··· ОТРЫВОК ТЕКСТА

И? В этих условиях орден Почетного Легиона и офицерская служба в наполеоновской армии — были характеристикой качества, знаком достоинств. Это было скорее романтично; весомо; завидно! Не надо думать же, что Наполеон воспринимался как Гитлер — и близко все не так! Наполеон был — образ романтического величия, героизма исполинского масштаба, потрясатель миров, реформатор Европы, друг просвещения и враг тираний!
Даже прижившиеся в плену французские пленные, вчерашние крестьяне и мастеровые — воспринимались куда выше собственных русских мужиков сиволапых, низшего сословия! А як же — хранцузы чай! А уж в 1813–15 годах Европу повидали, вольностей и комфорта хлебнули, идей набрались, а уж дезертировали — десятками тысяч! Чтоб там жить и работать, а не на родине, в России, сбежать из которой воины-победители сочли за благо и удачу. О том масса писем и дневников осталась.
Так что — уверяю вас: служба Булгарина капитаном кавалерии в армии Наполеона и Почетный Легион за действия в боях — компрометировать его никак не могла. То есть на официальном уровне — могла бы (теоретически рассуждая) подпортить характеристику гражданину России — чего никак не произошло, однако: никогда ему официально ни в вину, ни в укор эту страницу биографии не ставили. А на личном — это должно только увеличивать симпатию и уважение, как к бывшему серьезному врагу, а ныне другу и своему парню. Отношения-то в приличном обществе были довольно благородные.

······
··· ФРАГМЕНТ НАБОРА ДАННЫХ

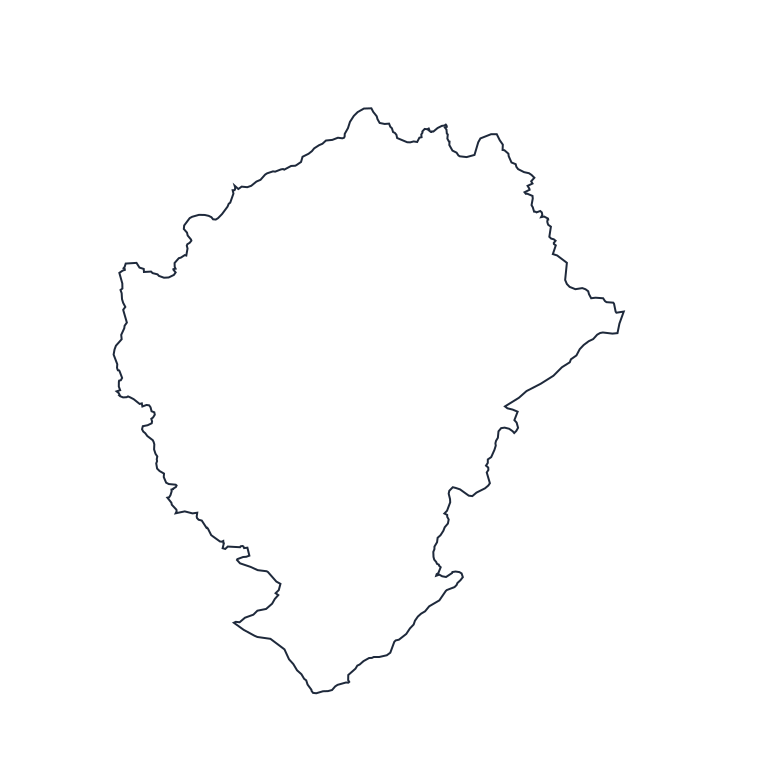 outline of Baita, Hunedoara, Romania, rotated 337°
{"feature_id": "2599482B49651116584259", "entity_name": "Baita", "entity_type": "district", "adm_level": 2, "iso_a3": "ROU", "parent_name": "Romania", "parent_adm1": "Hunedoara", "projection": "natural_earth1", "projection_center": [22.903, 46.027], "detail": "fine", "context": "isolated", "style": "outline", "palette": "slate", "viewbox_px": 768, "rotation_deg": 337, "n_neighbors": 0, "source": "geoboundaries", "source_scale": "gbopen_adm2", "svg_char_len": 6154}
<svg xmlns="http://www.w3.org/2000/svg" viewBox="0 0 768 768"><g transform="rotate(337 384 384)"><path d="M633.0,411.0L625.8,409.2L625.5,407.9L627.1,400.0L626.8,398.7L620.8,395.6L619.8,394.0L619.2,390.7L612.4,387.2L608.2,386.0L607.8,381.4L608.2,378.4L606.5,375.5L604.0,373.2L597.2,371.5L592.8,367.1L591.4,363.4L591.4,359.0L599.7,343.9L593.6,333.3L590.2,330.4L596.3,323.5L595.1,321.5L595.4,320.5L597.9,319.2L596.8,317.1L594.7,315.5L593.7,313.1L599.1,304.4L597.4,301.7L597.4,300.4L597.7,298.4L598.7,296.7L599.4,296.8L599.6,295.8L596.8,292.4L593.8,291.8L595.8,290.2L596.3,287.7L595.4,285.8L591.4,285.6L590.9,284.7L589.5,284.0L590.0,279.5L589.7,277.0L593.4,271.4L594.2,268.9L590.1,264.7L588.9,264.4L588.3,262.4L593.9,262.1L594.1,261.0L593.6,257.7L599.0,257.5L598.7,254.9L603.0,252.9L601.5,249.2L599.8,246.6L595.7,243.7L591.4,238.6L590.7,235.8L591.1,233.1L587.9,229.9L587.8,223.0L588.5,220.6L586.2,215.9L584.6,214.9L586.9,210.1L585.8,204.9L585.4,198.1L580.2,195.9L568.7,195.6L565.2,198.3L556.8,208.5L548.7,207.4L542.7,204.0L541.8,202.7L541.2,199.4L538.2,195.9L537.5,189.5L539.0,186.5L538.5,186.2L538.2,182.9L540.2,179.2L539.7,178.0L540.9,174.2L540.3,171.8L542.3,171.8L542.5,170.6L542.0,169.7L543.1,169.2L540.6,169.7L538.1,169.0L533.4,169.3L528.1,170.9L526.8,170.2L526.2,170.6L525.6,170.3L524.3,167.9L525.0,167.8L525.0,166.3L523.4,166.4L521.1,165.1L518.0,166.5L517.6,167.7L515.8,168.9L515.0,171.5L512.8,171.1L509.1,174.2L506.1,172.3L502.5,171.8L499.8,170.5L492.2,162.7L492.8,159.4L492.1,157.1L490.8,155.6L491.2,151.7L490.3,149.6L490.4,146.3L486.2,144.9L482.0,142.0L481.5,137.7L481.9,134.7L480.4,129.3L480.1,125.3L473.1,122.6L466.0,123.4L461.0,125.4L455.1,129.4L450.8,134.4L445.6,138.4L444.4,140.9L443.4,141.7L441.7,141.6L437.8,139.3L431.8,139.1L425.7,137.2L421.2,138.8L417.6,138.8L411.8,139.8L408.6,141.5L404.5,142.6L397.8,143.0L394.4,147.2L388.9,148.3L387.6,148.4L383.7,147.0L375.9,147.7L375.1,146.7L373.0,146.2L366.8,146.0L364.9,144.9L358.7,144.4L356.4,144.8L350.1,147.8L345.7,147.8L339.2,149.7L335.0,149.4L330.1,146.7L326.1,147.6L324.0,143.1L323.8,145.0L322.9,146.6L322.1,147.2L320.4,146.5L319.8,149.9L313.3,157.0L311.5,157.4L309.3,159.6L301.3,164.3L296.0,166.5L293.4,166.9L291.0,165.6L290.3,163.0L288.3,160.7L285.1,158.4L279.8,156.0L272.7,155.1L269.9,155.4L262.0,160.0L260.3,163.1L261.8,167.7L261.3,170.6L262.8,175.6L262.7,176.8L260.3,178.1L257.6,178.5L256.5,179.6L256.1,182.5L252.2,188.5L251.0,187.5L246.3,188.3L244.3,188.0L238.5,190.8L237.1,194.4L237.2,196.4L235.0,196.0L234.8,196.5L235.8,199.9L233.2,201.5L227.4,201.8L223.0,200.2L219.0,196.5L218.4,194.6L214.3,191.5L213.5,189.5L206.8,187.1L207.8,184.2L204.4,181.3L203.5,175.8L193.3,172.2L191.0,174.9L189.6,175.6L190.3,176.5L190.0,177.7L187.8,177.5L183.8,178.3L182.4,189.2L180.5,193.9L178.2,194.5L178.0,197.9L176.0,203.5L175.6,207.3L176.0,212.0L173.0,213.7L172.8,214.5L171.3,227.0L168.0,229.0L166.7,231.2L161.3,236.1L160.0,240.3L152.2,244.0L149.4,247.0L146.6,251.3L146.2,261.6L144.6,264.7L144.4,266.3L144.4,267.4L145.4,267.9L145.6,268.7L145.3,276.1L143.2,277.7L141.5,277.4L140.8,278.4L138.9,282.7L138.7,286.6L135.0,286.3L136.3,288.8L136.4,290.9L135.8,291.0L136.3,292.1L138.6,294.4L142.0,295.6L143.5,295.4L145.2,297.2L147.6,300.1L151.3,306.9L153.5,307.2L152.8,310.3L157.2,310.5L159.5,311.9L160.0,314.2L159.4,318.3L161.5,320.3L161.0,322.7L158.3,324.6L156.2,325.1L155.9,327.8L154.8,329.4L150.3,329.6L145.5,328.6L143.6,331.1L143.8,333.7L145.0,336.0L145.8,339.4L149.2,345.4L149.3,347.4L149.0,349.8L146.8,354.4L146.4,358.9L147.0,362.1L145.4,364.5L145.0,366.3L143.3,368.1L142.1,373.2L143.4,376.4L146.5,380.5L144.9,383.6L144.9,389.7L146.8,392.0L152.9,395.3L153.4,396.4L152.2,397.5L148.8,398.0L148.7,398.4L147.1,398.1L146.6,399.8L144.0,402.9L142.0,404.3L140.2,404.0L141.9,410.2L141.5,412.2L143.8,418.6L143.4,420.1L141.7,421.6L150.8,423.4L157.2,428.3L161.8,429.5L159.8,432.8L159.5,434.3L160.3,436.5L162.9,438.5L164.4,447.1L164.9,447.0L165.4,448.2L165.9,455.7L171.5,464.9L173.1,465.8L174.7,465.7L174.0,467.8L174.3,468.1L171.3,472.1L173.4,473.8L176.7,472.6L187.7,478.0L188.6,477.4L190.4,477.8L191.1,478.6L191.1,480.4L194.3,481.3L193.0,489.4L189.6,489.2L186.7,488.2L180.6,487.9L179.9,488.5L181.4,492.8L189.7,500.2L195.0,506.0L202.8,510.5L203.7,511.7L207.7,523.8L210.6,527.5L206.6,532.6L202.5,534.2L204.2,537.0L199.5,539.2L195.2,542.5L187.6,545.0L178.9,543.2L173.6,545.3L164.7,544.8L158.0,546.9L154.6,545.0L152.5,545.1L158.8,555.5L166.5,565.2L168.6,567.4L179.9,574.2L188.7,589.4L189.0,600.3L191.1,606.4L192.1,613.6L194.6,618.9L195.3,624.2L196.6,626.4L196.2,630.8L197.7,637.1L197.4,638.1L198.0,640.6L200.8,642.2L207.8,643.0L212.4,644.8L216.6,645.4L220.9,643.3L223.7,642.8L232.3,643.9L234.5,645.0L235.6,644.6L235.3,642.6L237.4,637.9L246.5,634.9L249.4,632.8L252.0,632.7L256.8,631.1L263.2,630.4L265.8,631.4L267.9,631.3L272.8,633.4L280.6,634.8L284.8,633.8L292.8,625.3L294.6,624.6L297.8,625.2L306.8,622.8L312.4,619.1L317.3,617.0L320.0,614.0L324.3,611.3L328.4,609.9L333.0,609.3L338.7,606.3L350.4,604.8L360.1,598.6L361.4,598.2L369.6,598.5L372.3,597.4L373.8,595.9L377.7,594.5L381.1,592.6L381.4,588.7L379.9,586.6L376.6,584.6L373.5,583.8L372.8,584.6L365.7,585.9L362.4,583.7L360.4,581.1L357.1,580.9L358.2,579.6L360.1,579.3L364.6,574.8L363.7,572.7L363.9,571.7L362.5,570.2L362.5,568.2L361.6,565.3L362.0,562.5L363.8,557.8L365.9,555.7L366.9,553.4L371.0,550.4L373.3,546.5L376.9,545.3L381.3,542.3L383.9,539.6L388.3,537.4L390.6,534.0L390.3,531.0L391.0,529.2L389.0,526.8L392.5,525.3L398.7,518.8L399.8,515.8L400.7,510.2L402.4,507.8L407.0,505.9L409.4,507.7L412.8,510.7L418.4,519.9L421.5,521.7L426.7,520.1L436.2,519.5L440.4,518.2L442.7,516.7L444.0,505.6L446.5,503.9L447.3,501.6L446.0,499.0L448.7,497.2L450.1,494.0L454.1,493.2L459.9,487.8L462.8,484.4L463.4,482.1L464.9,480.1L467.8,478.0L470.9,472.3L474.6,470.4L478.0,471.3L481.7,474.1L484.0,477.8L484.7,480.0L487.4,478.9L490.3,476.7L491.0,471.3L489.9,468.2L496.2,461.7L492.4,457.8L488.1,454.6L486.6,451.9L502.8,449.4L512.4,446.2L528.4,445.0L543.2,442.6L554.3,438.1L563.5,436.6L565.7,434.3L572.3,432.9L577.8,428.4L583.1,426.1L589.2,424.6L594.1,424.4L599.5,421.9L602.9,421.5L605.6,422.1L614.0,426.9L618.8,428.4L624.3,420.4L633.0,411.0Z" fill="none" stroke="#1e293b" stroke-width="2"/></g></svg>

······

* **ЗАДАНИЯ ДЛЯ ВЫПОЛНЕНИЯ**:
1: Перепишите из текста о Булгарине дословно фрагмент между словами «И? В этих условиях» и «и враг тираний!» включительно.
2: Ответьте на вопросы по тексту о Булгарине.
(a) Какой орден назван в тексте знаком достоинств?
(b) В каком звании и в каком роде войск Булгарин служил в армии Наполеона?
(c) Как в тексте сказано о том, сколько людей дезертировало?
3: Продолжите текст о Булгарине, начав сразу после его последнего предложения.
Материал дан отдельно и с текстом о Булгарине не связан.

* **ОТВЕТЫ**:
1:
И? В этих условиях орден Почетного Легиона и офицерская служба в наполеоновской армии — были характеристикой качества, знаком достоинств. Это было скорее романтично; весомо; завидно! Не надо думать же, что Наполеон воспринимался как Гитлер — и близко все не так! Наполеон был — образ романтического величия, героизма исполинского масштаба, потрясатель миров, реформатор Европы, друг просвещения и враг тираний!

2:
(a) Орден Почетного Легиона.
(b) Капитаном кавалерии.
(c) Дезертировали десятками тысяч.

3:
В старости Булгарин вспоминал, что участвовал в шестнадцати сражениях, и не имел упреков, и поддерживал дружбу с товарищами всю жизнь. Ну так один урод придумал, а другие повторили, что он старался сражений избегать и пристроиться в это время на конюшню или еще куда. Что говорит, опять же, о злом предубеждении в сочетании с полной глупостью: нужно хоть немного представлять уклад эскадронной жизни, чтобы видеть нелепицу этого бреда: офицер перед боем устраивает себе занятие, чтоб в бой не идти. После этого ему можно только отчисляться из полка — он себя обесчестил.
Мы так долго и подробно задержались на военной службе Булгарина, потому что это самый темный и путаный период. Сейчас он кончится.
В кампании 1813 года Булгарин участвовал в сражении при Бауцене, где Наполеон разбил пруссаков и русских, и под Кульмом, где корпус генерала Вандама после двухдневных боев сдался вдвое превосходящим силам австрийцев, пруссаков и русских. Дело шло к концу.
В 1814 Франция пала, Наполеон отрекся, война закончилась, Булгарин вернулся в Варшаву. Через пару лет отправился пытать счастья в Петербург, где никакого занятия и применения себе не нашел. В 1816 переехал в Вильну. Пробовал наняться управляющим в имение родственника. Вспомнил юность, вернулся к литературным упражнениям. Писал по-польски; кое-что публиковал в польских газетах, журнале, альманахе — многое анонимно.
Вошел в местные либеральные литературные сообщества, в университетские профессорские круги; потом еще долго поддерживал с ними отношения.
В 1819 окончательно обосновался в Петербурге. Начался новый — и главный — период его жизни. Ему тридцать лет.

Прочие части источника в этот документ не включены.